- Standard Number:
OSHA requirements are set by statute, standards and regulations. Our interpretation letters explain these requirements and how they apply to particular circumstances, but they cannot create additional employer obligations. This letter constitutes OSHA's interpretation of the requirements discussed. Note that our enforcement guidance may be affected by changes to OSHA rules. Also, from time to time we update our guidance in response to new information. To keep apprised of such developments, you can consult OSHA's website at http://www.osha.gov.
June 7, 1985
Mr. O.K. Estes
Combustion Engineering, Inc.
1000 Prospect Hill Road
Post Office Box 500
Windsor, Connecticut 06095
Dear Mr. Estes:
This is in response to your letter of May 21, 1895, concerning Occupational Safety and Health Administration (OSHA) standards applicable during the erection of structural steel.

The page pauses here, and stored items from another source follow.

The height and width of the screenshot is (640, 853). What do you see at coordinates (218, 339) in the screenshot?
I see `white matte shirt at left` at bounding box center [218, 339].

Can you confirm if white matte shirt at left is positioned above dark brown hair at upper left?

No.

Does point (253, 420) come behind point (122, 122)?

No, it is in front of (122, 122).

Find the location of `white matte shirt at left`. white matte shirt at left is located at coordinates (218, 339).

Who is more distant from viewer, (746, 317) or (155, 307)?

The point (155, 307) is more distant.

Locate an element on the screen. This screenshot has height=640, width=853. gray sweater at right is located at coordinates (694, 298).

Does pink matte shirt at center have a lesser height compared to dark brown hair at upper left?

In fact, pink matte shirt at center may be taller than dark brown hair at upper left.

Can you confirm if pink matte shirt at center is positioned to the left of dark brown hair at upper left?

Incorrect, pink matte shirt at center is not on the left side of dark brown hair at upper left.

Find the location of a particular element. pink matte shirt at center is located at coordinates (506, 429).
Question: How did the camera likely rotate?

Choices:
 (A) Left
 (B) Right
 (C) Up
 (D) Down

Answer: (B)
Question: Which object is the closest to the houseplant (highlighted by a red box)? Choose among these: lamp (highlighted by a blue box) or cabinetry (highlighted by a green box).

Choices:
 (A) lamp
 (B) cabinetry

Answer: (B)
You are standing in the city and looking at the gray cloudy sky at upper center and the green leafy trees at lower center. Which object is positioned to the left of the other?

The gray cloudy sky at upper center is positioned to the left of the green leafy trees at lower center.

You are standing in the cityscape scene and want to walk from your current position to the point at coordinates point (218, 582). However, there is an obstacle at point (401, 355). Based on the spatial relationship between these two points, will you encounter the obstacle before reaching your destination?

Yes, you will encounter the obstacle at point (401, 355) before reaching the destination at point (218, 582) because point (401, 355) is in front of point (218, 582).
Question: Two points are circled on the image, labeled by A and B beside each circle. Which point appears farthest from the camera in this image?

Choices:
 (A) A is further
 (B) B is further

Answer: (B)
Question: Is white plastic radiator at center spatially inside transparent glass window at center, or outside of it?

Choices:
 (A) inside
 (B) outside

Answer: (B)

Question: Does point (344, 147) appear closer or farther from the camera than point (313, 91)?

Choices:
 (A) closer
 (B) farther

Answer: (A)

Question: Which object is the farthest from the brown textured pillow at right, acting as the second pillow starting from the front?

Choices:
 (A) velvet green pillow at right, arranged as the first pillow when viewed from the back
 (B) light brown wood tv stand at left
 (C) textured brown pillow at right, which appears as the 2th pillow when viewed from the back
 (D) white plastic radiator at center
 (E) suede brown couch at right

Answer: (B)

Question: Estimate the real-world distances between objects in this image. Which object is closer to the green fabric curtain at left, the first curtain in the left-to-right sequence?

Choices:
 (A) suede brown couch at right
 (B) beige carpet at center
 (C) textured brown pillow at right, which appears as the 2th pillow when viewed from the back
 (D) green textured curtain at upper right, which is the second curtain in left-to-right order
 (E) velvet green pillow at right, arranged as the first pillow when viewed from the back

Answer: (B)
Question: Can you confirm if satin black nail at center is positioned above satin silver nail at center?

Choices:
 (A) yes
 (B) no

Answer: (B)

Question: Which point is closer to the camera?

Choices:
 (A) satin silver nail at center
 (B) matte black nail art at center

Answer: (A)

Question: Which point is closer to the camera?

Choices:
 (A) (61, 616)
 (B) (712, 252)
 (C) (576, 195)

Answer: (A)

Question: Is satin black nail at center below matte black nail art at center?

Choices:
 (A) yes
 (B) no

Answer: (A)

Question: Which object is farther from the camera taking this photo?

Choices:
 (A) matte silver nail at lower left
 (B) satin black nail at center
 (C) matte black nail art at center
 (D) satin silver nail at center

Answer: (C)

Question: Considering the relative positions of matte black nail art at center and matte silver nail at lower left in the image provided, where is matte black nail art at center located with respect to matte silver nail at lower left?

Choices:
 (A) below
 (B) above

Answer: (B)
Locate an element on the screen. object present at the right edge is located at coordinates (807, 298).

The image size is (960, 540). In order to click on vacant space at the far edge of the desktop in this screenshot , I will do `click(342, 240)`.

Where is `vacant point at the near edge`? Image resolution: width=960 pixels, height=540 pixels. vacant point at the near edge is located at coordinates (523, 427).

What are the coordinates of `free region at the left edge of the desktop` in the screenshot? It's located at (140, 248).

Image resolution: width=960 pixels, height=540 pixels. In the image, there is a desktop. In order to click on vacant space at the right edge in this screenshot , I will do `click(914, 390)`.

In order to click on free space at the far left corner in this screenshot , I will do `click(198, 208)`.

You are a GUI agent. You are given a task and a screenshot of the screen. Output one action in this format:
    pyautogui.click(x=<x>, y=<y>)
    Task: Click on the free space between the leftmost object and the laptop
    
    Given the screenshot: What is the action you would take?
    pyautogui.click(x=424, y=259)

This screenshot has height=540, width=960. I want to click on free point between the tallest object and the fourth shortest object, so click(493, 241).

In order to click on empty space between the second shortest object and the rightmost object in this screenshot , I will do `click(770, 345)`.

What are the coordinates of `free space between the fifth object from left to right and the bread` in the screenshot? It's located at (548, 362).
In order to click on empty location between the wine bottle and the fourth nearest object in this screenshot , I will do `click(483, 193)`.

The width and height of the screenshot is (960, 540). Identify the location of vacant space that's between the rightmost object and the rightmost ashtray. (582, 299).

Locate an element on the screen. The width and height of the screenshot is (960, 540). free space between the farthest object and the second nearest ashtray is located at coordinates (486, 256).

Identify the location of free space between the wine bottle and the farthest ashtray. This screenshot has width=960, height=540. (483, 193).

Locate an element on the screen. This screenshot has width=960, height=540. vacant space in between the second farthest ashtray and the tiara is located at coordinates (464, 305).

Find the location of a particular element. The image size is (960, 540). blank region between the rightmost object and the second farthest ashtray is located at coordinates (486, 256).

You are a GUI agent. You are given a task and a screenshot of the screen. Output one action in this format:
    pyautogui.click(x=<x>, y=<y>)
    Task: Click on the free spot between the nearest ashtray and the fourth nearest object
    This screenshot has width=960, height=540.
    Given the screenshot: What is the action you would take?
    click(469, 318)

We do accept, as a general proposition, the premise that connectors need not be tied off when initially connecting steel members together. However, occasionally there are situations in which connectors are in one location for an extended period of time and are not in danger of being struck by suspended steel. In such situations, the connector would tie off, they must be protected from falling hazards. On a a multi-story building, for example, there must be either a tightly decked floor or a safety net directly below them in the interior of the building, connectors must be protected from falls in excess of 25 feet as required by 29 CFR 1926.105.
If employees, including connectors, are exposed to more than a two-story or 25-foot fall to the outside of the building they should be protected as required by 1926.105(a) and 1926.105(c)(1), where it is possible to do so and when the rigging of nets does not create greater hazards than allowing employees to work unprotected from the falling hazards.
Falling hazards involving distances of less than 25 feet are addressed by 29 CFR 1926.28(a). Essentially, employers are required to enforce the use of tied-off safety belts when their employees are exposed to a hazard and it is possible to use safety belts without creating greater hazards. It is customary in the construction industry for iron workers to use tied-off safety belts in situations in which employees are stationary; for example, when they are doing structural welding, bolting-up, riveting, etc.
I have enclosed a copy of OSHA Instruction STD 3-3.1 for your additional information.
[This document was edited on 6/20/2005 to strike information that no longer represents current OSHA policy.]
If we can be of further assistance, please let us know.
John B. Miles, Jr., Director
[Directorate of Construction]
[Correction 6/20/2005. See OSHA Directive CPL 02-01-034 "Inspection policy and procedures for OSHA's steel erection standards for construction" published on 3/22/2002 for the current policy on OSHA's steel erection standards (1926 Subpart R) for construction.]